China will cut import tariffs on cars and auto parts from July 1, the Ministry of Finance announced yesterday.

China will cut import tariffs on cars and auto parts from July 1, the Ministry of Finance announced yesterday.

Import tariffs will be cut to 15 percent from 25 percent for most vehicles from July 1, the ministry said in a statement. 

Import tariffs on auto parts would be cut to 6 percent from 8 percent.

“Lowering auto import tariffs is a major step for China to further expand its reform and opening-up,” the ministry said.

“It will also promote supply-side structural reform, accelerate the industry upgrade of automobile sector, meet diversified needs of Chinese consumers, and guide auto product producers to improve quality and efficiency.”

After the reduction, the average tariff rates for vehicles and auto parts will be 13.8 percent and 6 percent, respectively.

The latest move will boost foreign car manufacturers, especially those companies which import premium and high-end vehicles to China.
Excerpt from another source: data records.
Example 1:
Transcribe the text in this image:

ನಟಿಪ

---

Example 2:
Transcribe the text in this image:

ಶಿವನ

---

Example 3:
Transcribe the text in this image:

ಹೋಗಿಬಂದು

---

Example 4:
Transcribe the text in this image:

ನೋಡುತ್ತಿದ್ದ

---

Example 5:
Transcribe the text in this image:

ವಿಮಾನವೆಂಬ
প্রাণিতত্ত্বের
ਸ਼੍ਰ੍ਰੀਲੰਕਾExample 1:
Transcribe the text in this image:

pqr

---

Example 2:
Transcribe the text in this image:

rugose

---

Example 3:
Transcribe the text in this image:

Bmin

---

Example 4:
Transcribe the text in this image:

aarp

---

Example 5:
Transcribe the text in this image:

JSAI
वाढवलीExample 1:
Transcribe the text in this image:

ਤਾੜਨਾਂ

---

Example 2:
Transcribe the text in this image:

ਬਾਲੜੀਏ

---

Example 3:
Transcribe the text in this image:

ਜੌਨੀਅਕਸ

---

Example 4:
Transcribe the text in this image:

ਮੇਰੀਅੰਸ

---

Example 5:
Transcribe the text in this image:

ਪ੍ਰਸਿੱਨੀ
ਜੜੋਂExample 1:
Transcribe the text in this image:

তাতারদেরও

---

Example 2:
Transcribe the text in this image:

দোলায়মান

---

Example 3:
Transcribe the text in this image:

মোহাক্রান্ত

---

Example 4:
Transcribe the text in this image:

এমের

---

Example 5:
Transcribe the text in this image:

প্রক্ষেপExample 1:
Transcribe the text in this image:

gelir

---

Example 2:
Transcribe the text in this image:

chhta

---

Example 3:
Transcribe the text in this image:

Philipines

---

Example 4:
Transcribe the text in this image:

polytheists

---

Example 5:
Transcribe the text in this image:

Some of the automakers said they welcome the new policy.

Luxury carmaker BMW said the company “highly welcomes the government’s announcement.”

“It’s a strong signal that China will continue to open up. This will certainly benefit the customer and boost market to an even dynamic level. We will review our manufacturer’s suggested retail price system and take active response,” the German carmaker said in a statement.
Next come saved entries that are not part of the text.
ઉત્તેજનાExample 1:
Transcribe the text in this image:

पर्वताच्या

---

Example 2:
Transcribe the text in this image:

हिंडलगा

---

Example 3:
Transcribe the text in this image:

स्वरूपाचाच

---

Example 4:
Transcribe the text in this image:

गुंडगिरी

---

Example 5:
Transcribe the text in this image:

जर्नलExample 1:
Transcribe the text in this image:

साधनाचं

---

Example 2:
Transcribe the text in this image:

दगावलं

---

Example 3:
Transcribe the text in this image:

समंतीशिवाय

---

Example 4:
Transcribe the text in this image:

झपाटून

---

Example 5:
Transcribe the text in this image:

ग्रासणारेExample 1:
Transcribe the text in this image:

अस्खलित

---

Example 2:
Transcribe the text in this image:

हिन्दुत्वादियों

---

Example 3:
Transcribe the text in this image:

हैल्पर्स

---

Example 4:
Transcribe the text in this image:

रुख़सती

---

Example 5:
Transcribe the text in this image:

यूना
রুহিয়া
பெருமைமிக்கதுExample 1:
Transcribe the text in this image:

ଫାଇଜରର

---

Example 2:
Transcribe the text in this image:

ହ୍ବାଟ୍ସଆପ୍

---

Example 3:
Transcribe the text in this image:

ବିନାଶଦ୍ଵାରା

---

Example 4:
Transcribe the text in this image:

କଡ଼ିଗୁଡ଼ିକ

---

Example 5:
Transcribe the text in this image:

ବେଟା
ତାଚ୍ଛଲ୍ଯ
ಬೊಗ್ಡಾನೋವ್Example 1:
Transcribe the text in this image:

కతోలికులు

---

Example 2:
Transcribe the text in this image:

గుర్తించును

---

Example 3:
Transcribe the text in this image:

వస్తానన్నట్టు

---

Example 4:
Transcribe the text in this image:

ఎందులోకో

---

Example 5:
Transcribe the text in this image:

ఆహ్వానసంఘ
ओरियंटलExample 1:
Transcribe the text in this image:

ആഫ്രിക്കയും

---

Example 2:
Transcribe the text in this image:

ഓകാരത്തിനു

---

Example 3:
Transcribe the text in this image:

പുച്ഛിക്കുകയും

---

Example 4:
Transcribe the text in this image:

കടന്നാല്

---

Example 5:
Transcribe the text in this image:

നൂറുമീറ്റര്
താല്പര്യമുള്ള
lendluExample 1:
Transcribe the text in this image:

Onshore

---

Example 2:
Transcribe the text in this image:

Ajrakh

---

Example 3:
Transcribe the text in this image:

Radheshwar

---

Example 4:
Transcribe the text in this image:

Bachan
Volkswagen’s luxury subsidiary Porsche told Shanghai Daily that it welcomes the tariff reduction policy.

“We believe it shows the world a further open market of China. More importantly, Chinese customers will have the chance to enjoy an even optimized price and pursue more personalized options when buying a car,” the German carmaker said.

Porsche said it has already started the evaluation process for the necessary price adjustment based on the new tariff policy.

Japan’s Toyota said it would adjust retail prices for imported cars that benefited from the lower tariffs.

A Yokohama-based executive at Nissan said: “Benefits are huge for our business, especially Infiniti,” referring to the Japanese firm’s premium brand.

A Shanghai-based spokesman for Ford Motor said the US carmaker welcomed the new tariff policies, but declined to comment further.

At the annual Boao Forum last month, China unveiled a series of plans that included easing foreign equity restrictions in the automobile industry and significantly lowering import tariffs on vehicles.

“In manufacturing, China has basically opened up this sector with a small number of exceptions like automobiles, ships and aircraft,” Chinese President Xi Jinping said at the forum.

“These industries are now in a position to open up. Going forward, we will reduce as soon as possible limits on foreign investment in these industries, automobiles in particular.”

This year, China will ease restrictions on shares that foreign automakers can own in joint ventures of new-energy and special-purpose vehicle firms.

In 2020, the country will relax foreign ownership limits in joint ventures that produce commercial vehicles.

In 2022, China will scrap rules that limit foreign automakers to no more than two joint ventures with Chinese partners.